TED-ED offers students lessons on various topics through short videos.
There are so many resources for online learning, and the opportunity to explore them at their own pace will help our children become more proficient at utilizing self-directed learning, an important lifelong skill.
In conjunction with utilizing these existing online resources, students can meet via weekly video conversations with their teachers to build individualized learning plans, receive mentoring, and have personal check-ins.

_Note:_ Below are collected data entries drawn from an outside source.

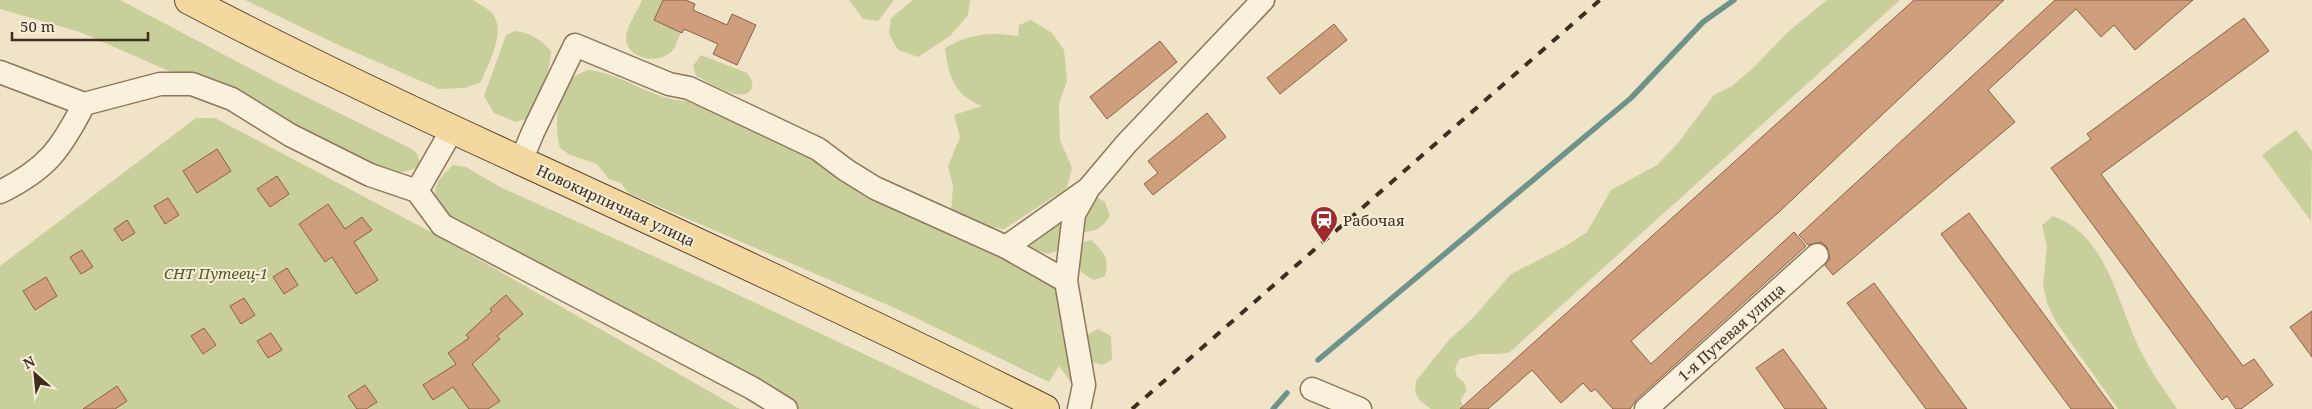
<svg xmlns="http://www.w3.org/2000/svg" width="2312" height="409" font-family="'Noto Serif',serif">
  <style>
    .green { fill: #c9cf9b }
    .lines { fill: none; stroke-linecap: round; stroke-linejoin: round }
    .stream { stroke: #6f938a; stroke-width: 5.5 }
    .building { fill: #cf9f7d; stroke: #8d5f41 }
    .minor-casing { stroke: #8d765c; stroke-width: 25 }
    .major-casing { stroke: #5b4430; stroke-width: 30 }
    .minor { stroke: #faf1dc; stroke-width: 22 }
    .major { stroke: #f3d9a0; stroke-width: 28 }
    .rail { stroke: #3d2e20; stroke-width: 4; stroke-dasharray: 9 9; stroke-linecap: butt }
    .labels { text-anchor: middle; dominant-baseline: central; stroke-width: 4; stroke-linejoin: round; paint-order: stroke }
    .street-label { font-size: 15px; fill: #3d2e20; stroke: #f7eed8 }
    .poi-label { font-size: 15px; fill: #3d2e20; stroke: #f7eed8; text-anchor: start }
    .park-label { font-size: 15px; font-style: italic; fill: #4d5a26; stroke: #f7eed8 }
  </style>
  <rect width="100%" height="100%" fill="#f0e4c8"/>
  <path class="green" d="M0,0H120L276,82L412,149L418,155L420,165C406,176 389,171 373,169L194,82L80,32L0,9Z
    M245,0H473C478,3 485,7 490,11C509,29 488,63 481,82L465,88L439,89L334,43Z
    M642,0H663L654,20L681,32C678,39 676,48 670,53C654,66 620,56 627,32C630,21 638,10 642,0Z
    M849,0H894L878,21L863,19Z
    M913,0H970L968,15L950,36L918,57L898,50L889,34L891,18Z
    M1827,0H1900L1510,352L1500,354H1479L1460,359L1455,368L1457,377L1464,382L1467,390L1461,399L1463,409H1431L1420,401L1415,392L1416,381L1449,340L1472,319L1511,274L1564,247L1587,232L1611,190L1657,165L1678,143L1714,95L1732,86L1754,67L1789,31Z
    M1031,20L1052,33L1064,50L1067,81L1059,104L1060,140L1072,168L1067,188L1004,229L975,225L951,211L953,186L948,166L960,137L954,115L982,106C953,94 949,77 945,48C971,33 989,32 1018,36L1019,25Z
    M516,31C531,33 541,40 551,51C550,76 538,97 526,119L516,122L494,113L484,96L506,35Z
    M701,55L747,73C751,79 755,85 750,91C740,103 707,81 696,76L693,66Z
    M588,70C623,73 651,100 687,101L816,159L1018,261L1060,287L1066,352L1070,362L1072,384L1059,366L1049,382L897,309L628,193L621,183L609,179L597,164L570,155L560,148C554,125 556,96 574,77C577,74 584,72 588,70Z
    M196,118H215L429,231L740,409H0V266Z
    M2296,130L2312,151L2311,221L2262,155Z
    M453,165L466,167L500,187L713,283L981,409H794L438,211C432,187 435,182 453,165Z
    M1093,195L1105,202L1110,216C1102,228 1097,231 1083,232L1071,207Z
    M2053,216C2111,237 2117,309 2144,357C2153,375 2166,392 2177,409H2118L2056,322L2047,303L2043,284L2047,247L2042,225Z
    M1052,221L1060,225L1063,235L1059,250L1048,254L1029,248L1030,238Z
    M1091,240C1104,252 1110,258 1105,276L1094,280C1076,270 1074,264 1076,244Z
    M1098,329L1111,336L1112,360L1102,365L1092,362L1085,349V336Z"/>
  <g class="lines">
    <path class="stream" d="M1318,360L1631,98L1703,22L1734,0
      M1273,409L1287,393"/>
  </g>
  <path class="building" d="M663,0H686L695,4L693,10L727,25L732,14L756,25L737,65L713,54L718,44L684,29L682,33L654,20Z
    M1914,0H2004L1779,212L1631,341L1651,364L1794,232L1806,246L1637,399L1630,409H1613L1595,389L1591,392L1583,383L1561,403L1532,370L1488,409H1460Z
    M2055,0H2193L2135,50L2114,25L2101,37L2076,9L1988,90L2015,122L1833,275L1825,265L1830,259L1827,247L1821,242L1808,245L1799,235Z
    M2244,18L2269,51L2101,174L2243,366L2254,359L2273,385L2241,409H2236L2227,396L2222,400L2051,168L2091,139L2087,134Z
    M1334,24L1347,40L1280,94L1267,78Z
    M1160,41L1177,62L1107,119L1090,97Z
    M1207,113L1226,137L1153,195L1144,184L1158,173L1148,161Z
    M217,149L231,171L197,193L183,171Z
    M277,176L289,194L270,207L257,189Z
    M168,198L179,215L165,224L154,206Z
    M328,204L345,229L362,217L372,230L354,242L378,280L356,294L332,257L325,262L299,224Z
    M1969,213L2114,409H2071L1941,234Z
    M127,220L135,233L122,241L114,229Z
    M82,250L93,267L81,274L70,257Z
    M287,268L298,285L284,294L273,277Z
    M46,277L57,296L35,310L23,291Z
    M1874,283L1967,409H1926L1847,303Z
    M506,295L523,314L497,336L500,339L472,364L500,401L488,409H469L453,387L433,400L423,385L456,364L448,353L469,338L466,335L492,311L490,309Z
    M244,298L255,315L241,324L230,306Z
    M2312,311V357L2290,327Z
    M204,328L216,345L203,354L191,336Z
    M271,333L282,350L268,358L257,341Z
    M1783,349L1827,409H1785L1768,385L1756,368Z
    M365,385L377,402L366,409H357L348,396Z
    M117,386L127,401L115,409H83Z"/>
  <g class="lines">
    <defs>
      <path id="minor" d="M0,72L84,104L160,84H192L232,99L290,135L370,175L417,191L442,225L752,388L786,409
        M521,161L533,132L575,45L669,84L689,88L818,149L846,170L875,188L1006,247L1066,281
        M417,191L452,130
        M0,192C47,169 61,149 84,104
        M1006,247L1088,189L1126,144L1263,0
        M1312,389L1360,409
        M1079,409L1084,385L1066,281L1074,214L1087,191
        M1646,409L1817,255"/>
      <path id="major" d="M189,0C297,57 408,109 519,160C695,241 871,322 1045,409"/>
    </defs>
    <use href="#minor" class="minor-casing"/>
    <use href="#major" class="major-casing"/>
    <use href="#minor" class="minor"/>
    <use href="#major" class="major"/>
    <path class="rail" d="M1132,409L1600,0"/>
  </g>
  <defs>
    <symbol id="station-pin" viewBox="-11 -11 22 30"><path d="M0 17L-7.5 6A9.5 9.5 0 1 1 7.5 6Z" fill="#9e2a2b" stroke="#f7eed8"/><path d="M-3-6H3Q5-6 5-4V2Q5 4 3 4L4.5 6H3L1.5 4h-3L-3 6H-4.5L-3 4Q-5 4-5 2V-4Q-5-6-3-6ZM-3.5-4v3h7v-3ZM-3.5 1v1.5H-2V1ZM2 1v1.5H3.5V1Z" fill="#fff"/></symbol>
  </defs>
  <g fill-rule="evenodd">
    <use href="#station-pin" x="1308" y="204" width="32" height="43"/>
  </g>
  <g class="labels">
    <g class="street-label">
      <text transform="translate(616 205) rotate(25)">Новокирпичная улица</text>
      <text transform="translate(1731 332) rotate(-42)">1-я Путевая улица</text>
    </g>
    <g class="poi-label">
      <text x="1343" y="220">Рабочая</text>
    </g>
    <g class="park-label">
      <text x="216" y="273">СНТ Путеец-1</text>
    </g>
  </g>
  <g transform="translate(35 374) rotate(333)" stroke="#f7eed8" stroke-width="4" paint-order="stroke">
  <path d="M0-4L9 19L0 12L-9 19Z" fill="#3d2e20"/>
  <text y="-8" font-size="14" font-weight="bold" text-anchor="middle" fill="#3d2e20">N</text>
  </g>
  <path d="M12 32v8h136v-8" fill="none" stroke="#3d2e20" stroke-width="2.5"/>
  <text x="20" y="32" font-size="15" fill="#3d2e20" stroke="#f7eed8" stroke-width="4" paint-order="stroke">50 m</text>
</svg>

Expected outcomes: A sense of efficacy and accomplishment among learners and growing interest in new fields of study they may not have known existed. Growing proficiency in selected subjects. Deepening connections with their teachers through one-on-one mentoring.
4. Turn off devices and connect. As much as online learning will be helpful to both kids and their parents if schools close, it can be stressful for children who aren’t used to learning online or sitting in front of a computer or tablet. Children can become restless and frustrated.
Keep in mind that for your temporary “homeschoolers,” the home is just as important as the school. Create balance with fun projects and relaxing, spacious activities. Remember, too, that there are exciting opportunities for creativity and family connection that can come through turning off devices.
Without overly-scheduled lives, high schoolers might be able to get the sleep they need, de-stress, and produce art, all things that often disappear after elementary school, but which are essential, restorative, and deeply enriching. Families can do relief-related projects together, such as preparing food for neighbors in need.
Expected outcomes: Deep rest, awakened interests, revealed talents, stronger family connections, and even joy. A strong ballast for when the routine of school returns.
COVID-19 will certainly result in terrible hardship for many, especially for the most vulnerable, which is why I began this post with the call for humanitarianism. To reiterate, this is the time to think beyond our own family’s safety and well-being and to help other people’s children as we are able. With that caveat in mind, let’s also embrace potential school closures with a solutionary mindset that may awaken new possibilities for learning when schools reopen.